+++ Texte présenté

Si son élection était dans les tuyaux, elle n’en reste pas moins inattendue. Nommée à la tête du ministère des Outre-Mer à la fin du mois de mai par Élisabeth Borne et réélue députée des Yvelines le 19 juin, Yaël Braun-Pivet n’avait pas prévu de se présenter à l’élection au perchoir. Le président de l’Assemblée Richard Ferrand, personnage emblématique de la macronie, devait en effet rempiler pour un second mandat jusqu’à ce qu’il se fasse battre par la Nupes dans sa 6ème circo du Finistère. 

Ministre éphémère 

Alors, dès le soir du second tour des législatives, des député·es, y compris de l’opposition, demandent à la ministre fraîchement nommée de revenir au Palais Bourbon pour représenter la majorité, rapporte Libération dans un portrait de la nouvelle présidente de la chambre basse. « Je lui ai envoyé un SMS pour lui dire que ça devait être elle, déclare le député LR Raphaël Schellenberger auprès du quotidien. C’est une personnalité de nature à apaiser les choses. » Après avoir remporté la primaire de la majorité mercredi 22 juin, Yaël Braun-Pivet a démissionné de son poste de ministre des Outre-Mer le week-end du 25. Un aller-retour express dans le gouvernement qui a d'ailleurs suscité une forte colère chez les élu·es ultramarins, dont les territoires traversent actuellement une crise politique sans précédent.  

Au-delà de cette récente crispation, la personnalité de Yaël Braun-Pivet semble avoir fait consensus sur les bancs de l’Assemblée. Que ce soit dans son groupe de la majorité comme dans ceux de l’opposition. « Elle a su écouter et en même temps avoir de la poigne quand il fallait, poursuit Raphaël Schellenberger auprès de Libé. Elle a défendu l’institution, parfois tenu tête au gouvernement, par exemple sur des sujets de calendrier, même si elle n’a pas toujours gagné. On la respecte et on l’estime. »

« Benalla de l’Assemblée nationale »

Yaël Braun-Pivet fait son entrée en politique il y a cinq ans. Élue dans la 5ème circonscription des Yvelines, elle a fait partie de la cohorte des nouveaux·elles élu·es macronistes qui avaient massivement investi l’Assemblée en 2017. Si aujourd’hui elle est respectée de ses pairs, les débuts de cette avocate pénaliste de 51 ans bombardée au poste de présidente de la Commission des lois n’ont pas été de tout repos. Ses premiers pas dans un microcosme jusqu’ici inconnu lui ont même valu un procès en amateurisme, intenté par les député·es de son camp comme de ceux de l’opposition.  

Il y a eu au départ l’affaire Benalla à l’été 2018, dans laquelle l’ancienne directrice de centres d’accueil des Restos du cœur tenait le rôle de corapporteuse de la commission d’enquête sur l’ex-collaborateur du président, Alexandre Benalla. Un « mauvais rôle » pour l’inexpérimentée présidente de la Commission des Lois, accusée par plusieurs député·es de « protéger » l’Élysée. L’Insoumis Alexis Corbière la qualifiant même de « Benalla de l’Assemblée nationale ». Après quatre jours d’auditions, la commission d’enquête explose en plein vol et aucun rapport ne sera finalement publié.

++++++
+++ Données fournies

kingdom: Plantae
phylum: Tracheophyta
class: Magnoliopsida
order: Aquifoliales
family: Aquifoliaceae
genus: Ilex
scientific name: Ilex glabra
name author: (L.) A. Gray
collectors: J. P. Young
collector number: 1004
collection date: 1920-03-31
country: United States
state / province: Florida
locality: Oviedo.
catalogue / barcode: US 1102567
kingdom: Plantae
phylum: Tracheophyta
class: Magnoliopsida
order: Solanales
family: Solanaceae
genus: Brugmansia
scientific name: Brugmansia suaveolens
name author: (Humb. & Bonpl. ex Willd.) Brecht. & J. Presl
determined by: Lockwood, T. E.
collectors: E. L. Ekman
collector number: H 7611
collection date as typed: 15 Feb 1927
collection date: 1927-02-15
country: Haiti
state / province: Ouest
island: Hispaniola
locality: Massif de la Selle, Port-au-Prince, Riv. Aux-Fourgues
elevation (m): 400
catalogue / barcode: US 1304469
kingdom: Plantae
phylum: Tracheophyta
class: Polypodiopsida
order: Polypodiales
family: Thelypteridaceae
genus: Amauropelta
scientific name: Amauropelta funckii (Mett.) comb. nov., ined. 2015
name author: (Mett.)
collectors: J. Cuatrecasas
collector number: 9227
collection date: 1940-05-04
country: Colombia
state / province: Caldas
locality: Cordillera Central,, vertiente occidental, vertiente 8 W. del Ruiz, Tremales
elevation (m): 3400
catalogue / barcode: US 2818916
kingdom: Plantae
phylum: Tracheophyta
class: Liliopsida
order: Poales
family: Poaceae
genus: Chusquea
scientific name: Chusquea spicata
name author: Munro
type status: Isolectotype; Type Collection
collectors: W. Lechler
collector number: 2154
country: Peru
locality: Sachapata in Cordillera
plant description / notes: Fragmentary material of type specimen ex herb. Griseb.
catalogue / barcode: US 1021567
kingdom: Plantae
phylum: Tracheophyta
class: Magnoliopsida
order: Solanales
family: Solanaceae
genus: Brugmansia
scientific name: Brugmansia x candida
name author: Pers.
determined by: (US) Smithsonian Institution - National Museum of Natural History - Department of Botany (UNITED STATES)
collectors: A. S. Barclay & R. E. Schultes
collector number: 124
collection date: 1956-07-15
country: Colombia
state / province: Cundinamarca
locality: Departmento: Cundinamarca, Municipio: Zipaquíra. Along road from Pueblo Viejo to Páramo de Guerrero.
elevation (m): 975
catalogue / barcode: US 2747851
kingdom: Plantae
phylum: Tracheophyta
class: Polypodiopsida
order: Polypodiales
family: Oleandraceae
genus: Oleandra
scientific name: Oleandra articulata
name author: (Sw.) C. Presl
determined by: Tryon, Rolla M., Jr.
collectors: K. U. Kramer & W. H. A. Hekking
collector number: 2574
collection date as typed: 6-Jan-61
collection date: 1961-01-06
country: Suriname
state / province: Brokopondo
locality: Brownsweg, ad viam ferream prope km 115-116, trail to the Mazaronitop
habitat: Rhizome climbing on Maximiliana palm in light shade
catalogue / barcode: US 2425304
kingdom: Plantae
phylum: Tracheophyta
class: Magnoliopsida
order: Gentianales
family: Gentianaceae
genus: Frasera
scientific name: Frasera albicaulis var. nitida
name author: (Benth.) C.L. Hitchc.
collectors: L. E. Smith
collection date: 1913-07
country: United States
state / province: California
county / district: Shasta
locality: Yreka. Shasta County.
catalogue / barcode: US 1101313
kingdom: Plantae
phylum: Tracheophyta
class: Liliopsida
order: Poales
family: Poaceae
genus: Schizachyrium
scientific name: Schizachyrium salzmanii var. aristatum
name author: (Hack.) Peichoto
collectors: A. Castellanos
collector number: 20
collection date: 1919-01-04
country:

++++++

Consigne |
Recopiez le passage de l'article sur Yaël Braun-Pivet compris entre « Yaël Braun-Pivet fait » et « de ceux de l’opposition. », bornes incluses, en remplaçant « avocate pénaliste » par « juriste ».

Résultat attendu |
Yaël Braun-Pivet fait son entrée en politique il y a cinq ans. Élue dans la 5ème circonscription des Yvelines, elle a fait partie de la cohorte des nouveaux·elles élu·es macronistes qui avaient massivement investi l’Assemblée en 2017. Si aujourd’hui elle est respectée de ses pairs, les débuts de cette juriste de 51 ans bombardée au poste de présidente de la Commission des lois n’ont pas été de tout repos. Ses premiers pas dans un microcosme jusqu’ici inconnu lui ont même valu un procès en amateurisme, intenté par les député·es de son camp comme de ceux de l’opposition.